Much has been appropriately said and written about the philanthropy and social life of Marylou, who died at 93 on July 19, the Queen of Saratoga's benevolence touching a variety of wonderful causes and institutions in this city and in racing.

But it's worth remembering how much joy she derived from the Sport of Kings simply as a sportswoman, somebody who felt racing in her bones and took pride in maintaining a competitive Whitney stable after the 1992 death of her husband, Cornelius Vanderbilt "Sonny" Whitney, a third-generation racing blueblood.

That legacy is represented by the stakes race named after Birdstone that was run at Saratoga on Thursday, a street sign with his name on Union Avenue and a lawn jockey in the Marylou Whitney silks in front of the National Museum of Racing and Hall of Fame. She'll be inducted into the Hall of Fame as a Pillar of the Turf Friday morning, then the New York Racing Association will name the track's clubhouse entrance after her during a ceremony in the afternoon.

No one can speak to that legacy better than Hall of Famer Nick Zito, who trained Birdstone and Marylou's Kentucky Oaks winner Bird Town.

"She loved it. Yeah, she loved it," Zito said Wednesday morning. "The one thing is, she was a great horsewoman. People didn't realize that. We talked  horses a lot. And she learned a lot, obviously, from C.V. Whitney. She got that blood back. She was sharp."

One of her first moves upon starting Marylou Whitney Stables was to acquire mares with pedigrees reflecting traditional Whitney bloodstock.

Among them was Dear Birdie, who would give birth to Bird Town in 2000 and Birdstone in 2001.

Marylou always came down to the winner's circle for the Whitney stakes trophy presentation, and made two trips on Aug. 2, 2003, for the big race and after Birdstone won his career debut.

The following year, the bettors sent him off as a big long shot, at 36-1, in the Belmont Stakes, where the wildly popular Smarty Jones was trying to become the first Triple Crown winner since 1978.

Instead, the little colt Birdstone ran down Smarty Jones in deep stretch, bringing the Belmont Park crowd of 120,000 to a stunned hush. A few beer cans were directed at Zito and Marylou, who apologized for spoiling the Triple Crown fun.
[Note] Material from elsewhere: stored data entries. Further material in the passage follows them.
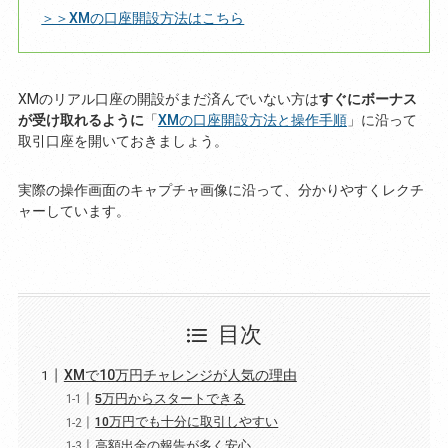
＞＞XMの口座開設方法はこちら
XMのリアル口座の開設がまだ済んでいない方は
すぐにボーナス
が受け取れるように
「
XMの口座開設方法と操作手順
」に沿って
取引口座を開いておきましょう。
実際の操作画面のキャプチャ画像に沿って、分かりやすくレクチ
ャーしています。
目次
XMで10万円チャレンジが人気の理由
5万円からスタートできる
10万円でも十分に取引しやすい
高額出金の報告が多く安心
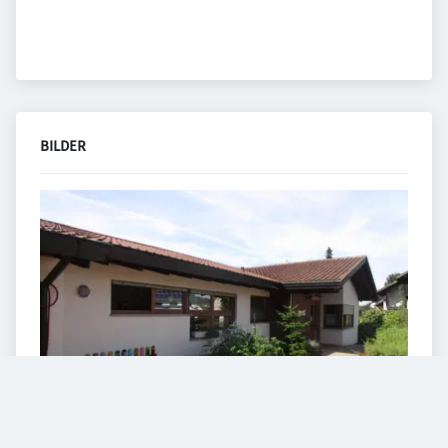
BILDER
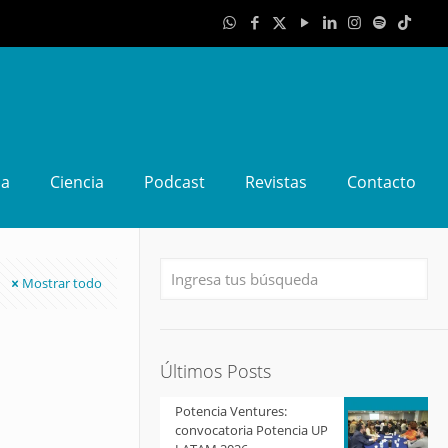
da
Ciencia
Podcast
Revistas
Contacto
Mostrar todo
Últimos Posts
Potencia Ventures:
convocatoria Potencia UP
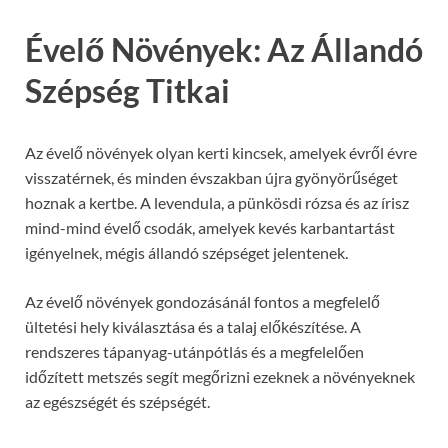
Évelő Növények: Az Állandó
Szépség Titkai
Az évelő növények olyan kerti kincsek, amelyek évről évre
visszatérnek, és minden évszakban újra gyönyörűséget
hoznak a kertbe. A levendula, a pünkösdi rózsa és az írisz
mind-mind évelő csodák, amelyek kevés karbantartást
igényelnek, mégis állandó szépséget jelentenek.
Az évelő növények gondozásánál fontos a megfelelő
ültetési hely kiválasztása és a talaj előkészítése. A
rendszeres tápanyag-utánpótlás és a megfelelően
időzített metszés segít megőrizni ezeknek a növényeknek
az egészségét és szépségét.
"It's very unusual for an owner to say that in this day and age," Zito said. "She liked Smarty Jones, and she told me she thought he was great for racing, so she kind of felt bad.

"But I think in the Travers, redemption came, and she was happy. It was wonderful, because we had beaten Smarty Jones, all the apologizing was over with and now we went and did our thing and we wind up winning what had to be in the top five [memorable] Travers of all time, with the lightning and the rain."
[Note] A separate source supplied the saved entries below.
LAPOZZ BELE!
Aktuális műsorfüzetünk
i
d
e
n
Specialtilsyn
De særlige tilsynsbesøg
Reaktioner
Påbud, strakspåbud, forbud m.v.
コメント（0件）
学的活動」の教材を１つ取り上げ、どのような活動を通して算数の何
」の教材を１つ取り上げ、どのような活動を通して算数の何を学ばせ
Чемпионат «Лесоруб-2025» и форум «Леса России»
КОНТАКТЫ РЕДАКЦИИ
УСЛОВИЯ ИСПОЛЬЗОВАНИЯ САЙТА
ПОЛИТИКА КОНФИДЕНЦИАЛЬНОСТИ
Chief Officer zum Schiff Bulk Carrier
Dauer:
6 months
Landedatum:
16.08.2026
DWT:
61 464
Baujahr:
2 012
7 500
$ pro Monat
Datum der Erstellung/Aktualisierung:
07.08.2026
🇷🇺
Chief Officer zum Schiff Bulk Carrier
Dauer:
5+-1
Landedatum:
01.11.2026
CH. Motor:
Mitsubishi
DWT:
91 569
I remember that. Who could forget?

And one of the most vivid parts of that memory is seeing Marylou, a total trouper, heading to the winner's circle, when the easy call would've been to stay in the box seats.

No way.

Five years later, Marylou paid a visit to the stakes barn to see two horses she didn't own, but who had been sired by Birdstone.
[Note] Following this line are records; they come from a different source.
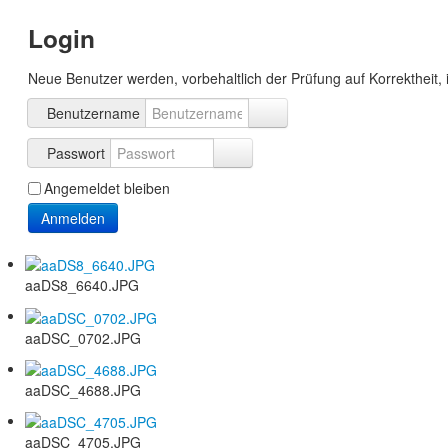
Login
Neue Benutzer werden, vorbehaltlich der Prüfung auf Korrektheit, 
Benutzername
Passwort
Angemeldet bleiben
Anmelden
aaDS8_6640.JPG
aaDSC_0702.JPG
aaDSC_4688.JPG
aaDSC_4705.JPG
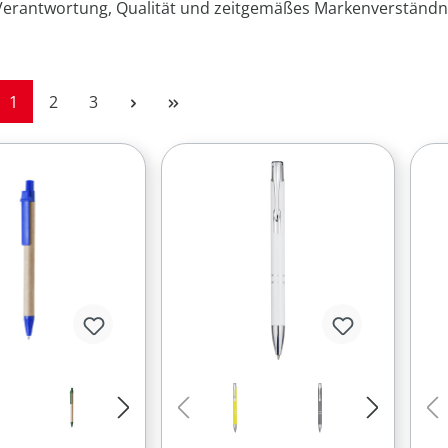
 Verantwortung, Qualität und zeitgemäßes Markenverständn
Seite
Seite
Seite
1
2
3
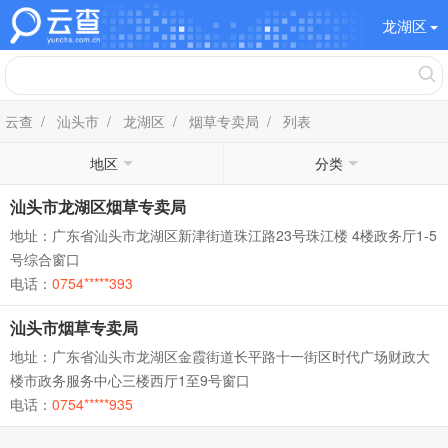
龙湖区
云查
/
汕头市
/
龙湖区
/
烟草专卖局
/ 列表
地区
分类
汕头市龙湖区烟草专卖局
地址：广东省汕头市龙湖区新津街道珠江路23号珠江楼 4楼政务厅1-5
号综合窗口
电话：
0754*****393
汕头市烟草专卖局
地址：广东省汕头市龙湖区金霞街道长平路十一街区时代广场财政大
楼市政务服务中心三楼西厅1至9号窗口
电话：
0754*****935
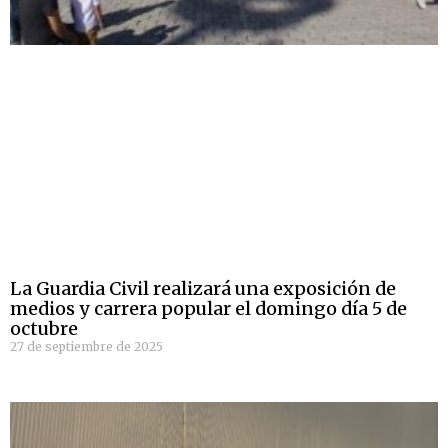
La Guardia Civil realizará una exposición de
medios y carrera popular el domingo día 5 de
octubre
27 de septiembre de 2025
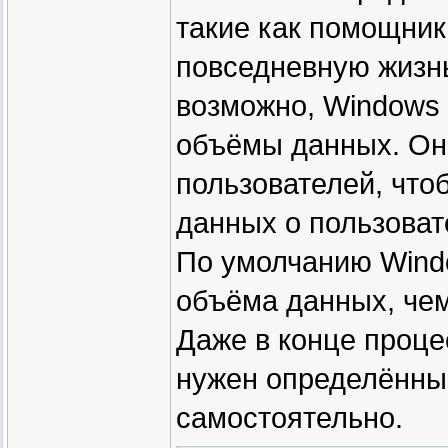
такие как помощник
повседневную жизнь
возможно, Windows
объёмы данных. Он
пользователей, что
данных о пользовате
По умолчанию Wind
объёма данных, чем
Даже в конце проце
нужен определённы
самостоятельно.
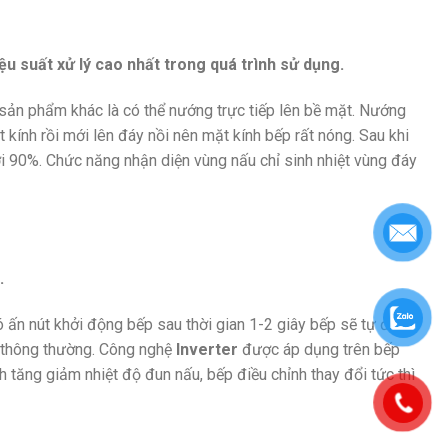
u suất xử lý cao nhất trong quá trình sử dụng.
c sản phẩm khác là có thể nướng trực tiếp lên bề mặt. Nướng
 kính rồi mới lên đáy nồi nên mặt kính bếp rất nóng. Sau khi
ới 90%. Chức năng nhận diện vùng nấu chỉ sinh nhiệt vùng đáy
.
ó ấn nút khởi động bếp sau thời gian 1-2 giây bếp sẽ tự động
p thông thường. Công nghệ
Inverter
được áp dụng trên bếp
 tăng giảm nhiệt độ đun nấu, bếp điều chỉnh thay đổi tức thì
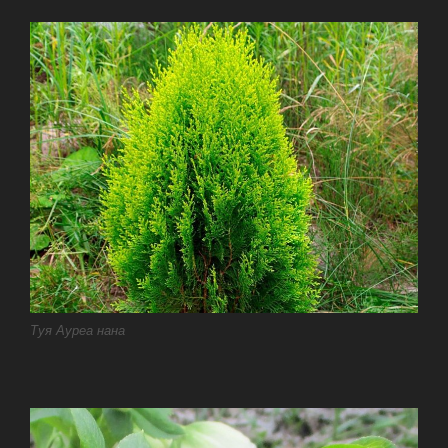
Туя Ауреа нана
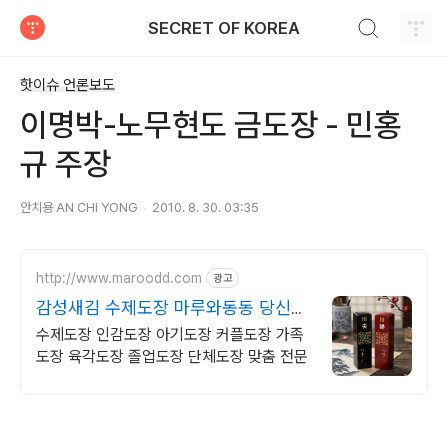
검색하기
SECRET OF KOREA
티스토리
핫이슈 언론보도
이명박-노무현도 금도장 - 민홍
규 주장
안치용 AN CHI YONG
2010. 8. 30. 03:35
http://www.maroodd.com
광고
감성새김 수제도장 마루와동동 당신을
위한 특별한 선물!!
수제도장 인감도장 아기도장 커플도장 가족
도장 육각도장 졸업도장 단체도장 맞춤 전문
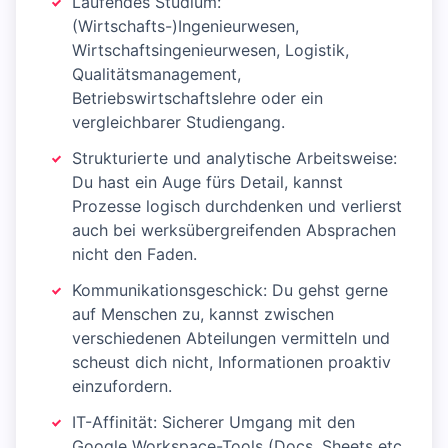
Laufendes Studium:
(Wirtschafts-)Ingenieurwesen,
Wirtschaftsingenieurwesen, Logistik,
Qualitätsmanagement,
Betriebswirtschaftslehre oder ein
vergleichbarer Studiengang.
Strukturierte und analytische Arbeitsweise:
Du hast ein Auge fürs Detail, kannst
Prozesse logisch durchdenken und verlierst
auch bei werksübergreifenden Absprachen
nicht den Faden.
Kommunikationsgeschick: Du gehst gerne
auf Menschen zu, kannst zwischen
verschiedenen Abteilungen vermitteln und
scheust dich nicht, Informationen proaktiv
einzufordern.
IT-Affinität: Sicherer Umgang mit den
Google Workspace-Tools (Docs, Sheets etc.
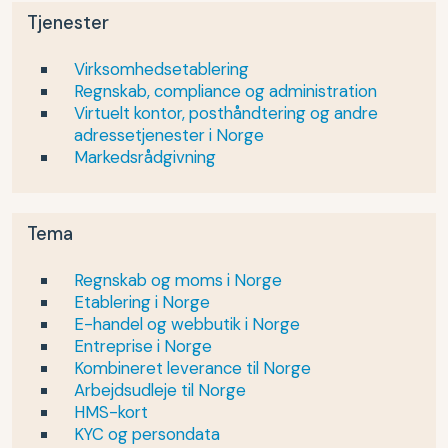
Tjenester
Virksomhedsetablering
Regnskab, compliance og administration
Virtuelt kontor, posthåndtering og andre
adressetjenester i Norge
Markedsrådgivning
Tema
Regnskab og moms i Norge
Etablering i Norge
E-handel og webbutik i Norge
Entreprise i Norge
Kombineret leverance til Norge
Arbejdsudleje til Norge
HMS-kort
KYC og persondata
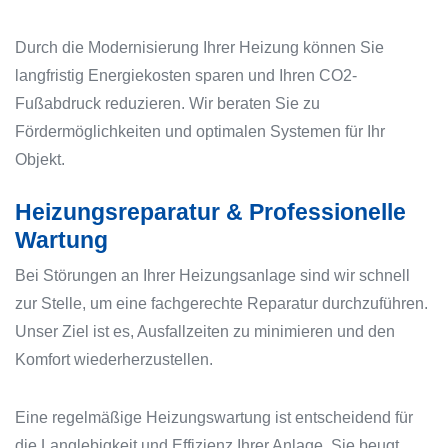
Durch die Modernisierung Ihrer Heizung können Sie
langfristig Energiekosten sparen und Ihren CO2-
Fußabdruck reduzieren. Wir beraten Sie zu
Fördermöglichkeiten und optimalen Systemen für Ihr
Objekt.
Heizungsreparatur & Professionelle
Wartung
Bei Störungen an Ihrer Heizungsanlage sind wir schnell
zur Stelle, um eine fachgerechte Reparatur durchzuführen.
Unser Ziel ist es, Ausfallzeiten zu minimieren und den
Komfort wiederherzustellen.
Eine regelmäßige Heizungswartung ist entscheidend für
die Langlebigkeit und Effizienz Ihrer Anlage. Sie beugt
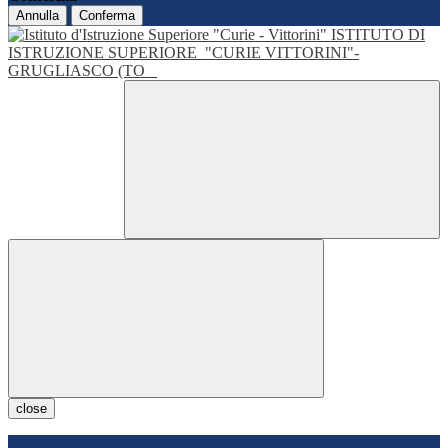
Annulla
Conferma
ISTITUTO DI
ISTRUZIONE SUPERIORE
"CURIE VITTORINI"-
GRUGLIASCO (TO
close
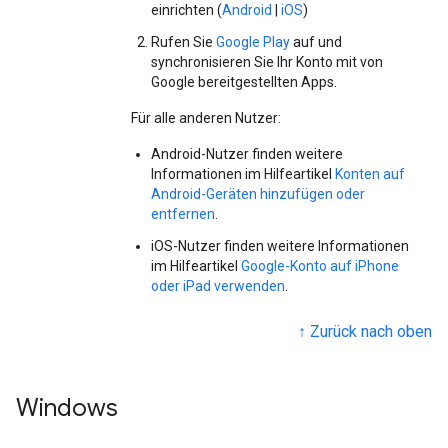
einrichten (
Android
|
iOS
)
Rufen Sie
Google Play
auf und
synchronisieren Sie Ihr Konto mit von
Google bereitgestellten Apps.
Für alle anderen Nutzer:
Android-Nutzer finden weitere
Informationen im Hilfeartikel
Konten auf
Android-Geräten hinzufügen oder
entfernen
.
iOS-Nutzer finden weitere Informationen
im Hilfeartikel
Google-Konto auf iPhone
oder iPad verwenden
.
↑ Zurück nach oben
Windows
Kentucky Derby winner Mine That Bird and Belmont winner Summer Bird had shipped in to run in the Travers, and although Mine That Bird didn't make the race (Summer Bird won it), she just had to see them.

Birdstone was the first stallion to sire two classic winners in his first crop since the 1880s.

"It's been a delight, because it's easy to talk about her," Zito said.

"I've given her a lot of compliments over the last two weeks, and, I'll tell you, one of the biggest compliments I can give her, I would go somewhere with her and [husband] John [Hendrickson], and I'd be right next to her, and I was just another guy. I'd walk down the stairs with her and laugh and say to myself, 'Now I get it. She's a 93-year-old rock star.'"

Zito keeps a few winner's circle photos in his office, including  Birdstone's Travers and Belmont.

Despite a drenching thunderstorm on Aug. 28, 2004, and despite having ruined everybody's good time 11 weeks earlier, Marylou is beaming in both.

"She would want people to celebrate her life," Zito said. "When they say 'celebration of life,' that's what she meant. That's what she wanted to do."